Job: Copy the listing below exactly, beginning at the line that contains "time: 12:05" and stopping after its final line. Leave the pictures out of your answer.

Task data:
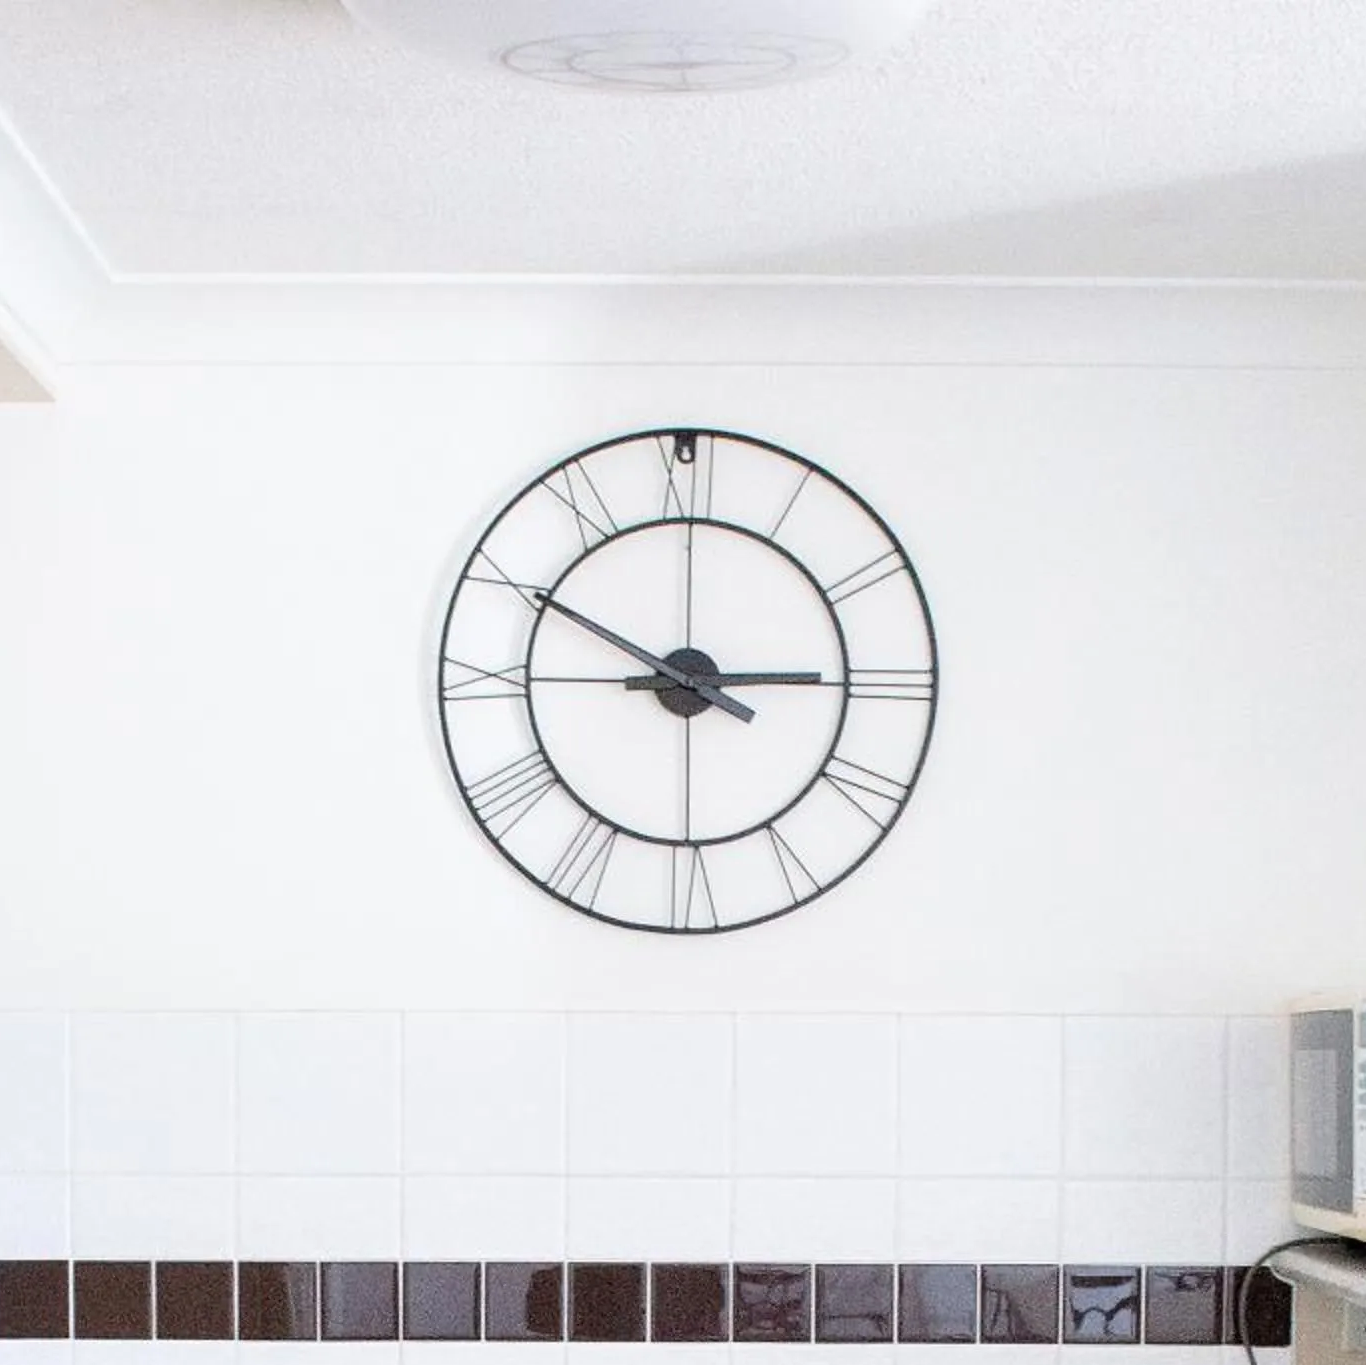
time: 2:50
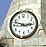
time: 2:48
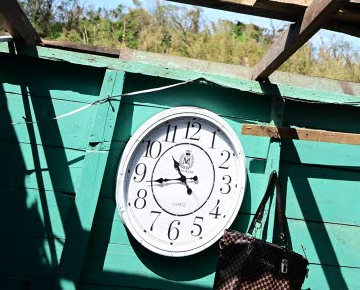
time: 10:43
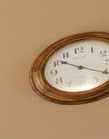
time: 10:20
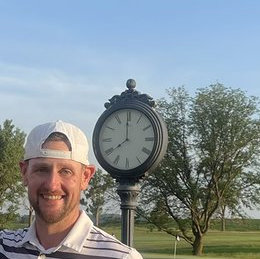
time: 7:59
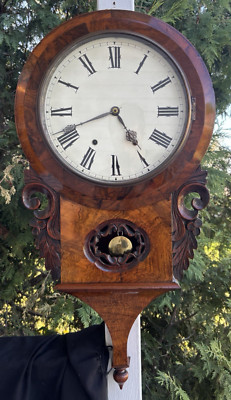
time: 4:41
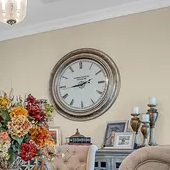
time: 8:43
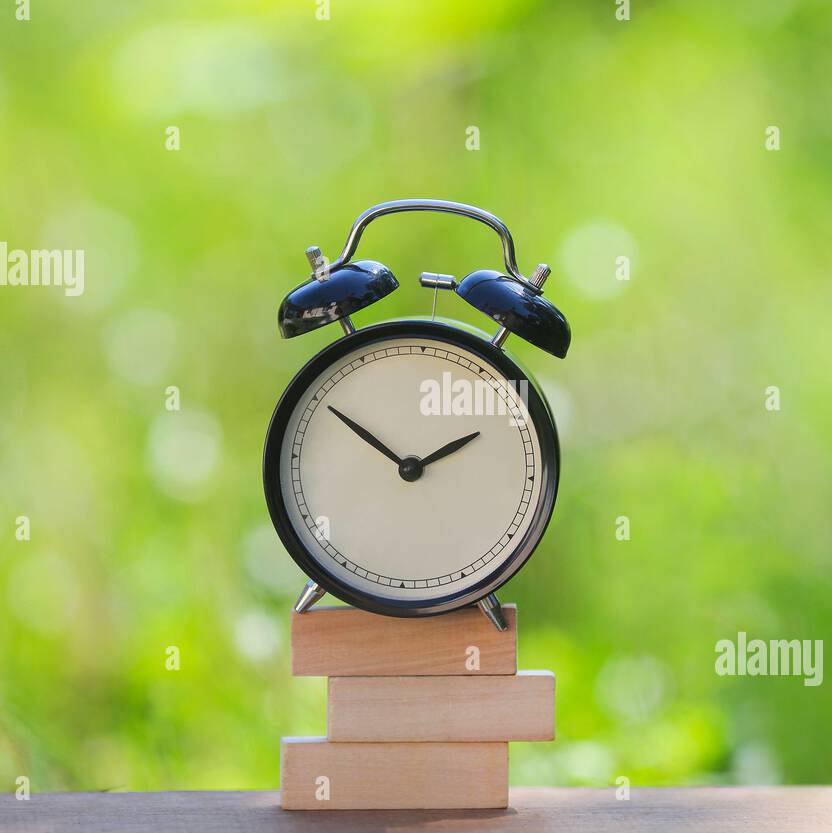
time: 1:50
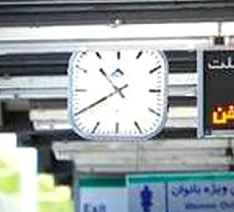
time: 10:39
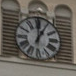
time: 12:05
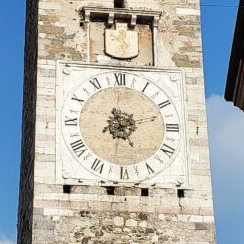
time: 5:12
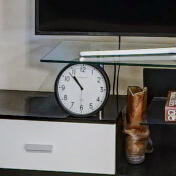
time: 10:53
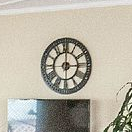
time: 3:00
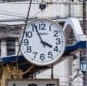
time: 3:56
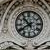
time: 10:39
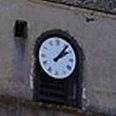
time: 2:06
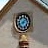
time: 8:07
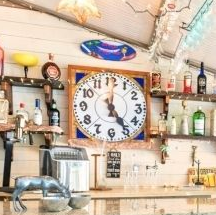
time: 5:00
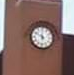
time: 11:50
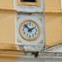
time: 1:52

Worked answer:
time: 12:05
time: 5:12
time: 10:53
time: 3:00
time: 3:56
time: 10:39
time: 2:06
time: 8:07
time: 5:00
time: 11:50
time: 1:52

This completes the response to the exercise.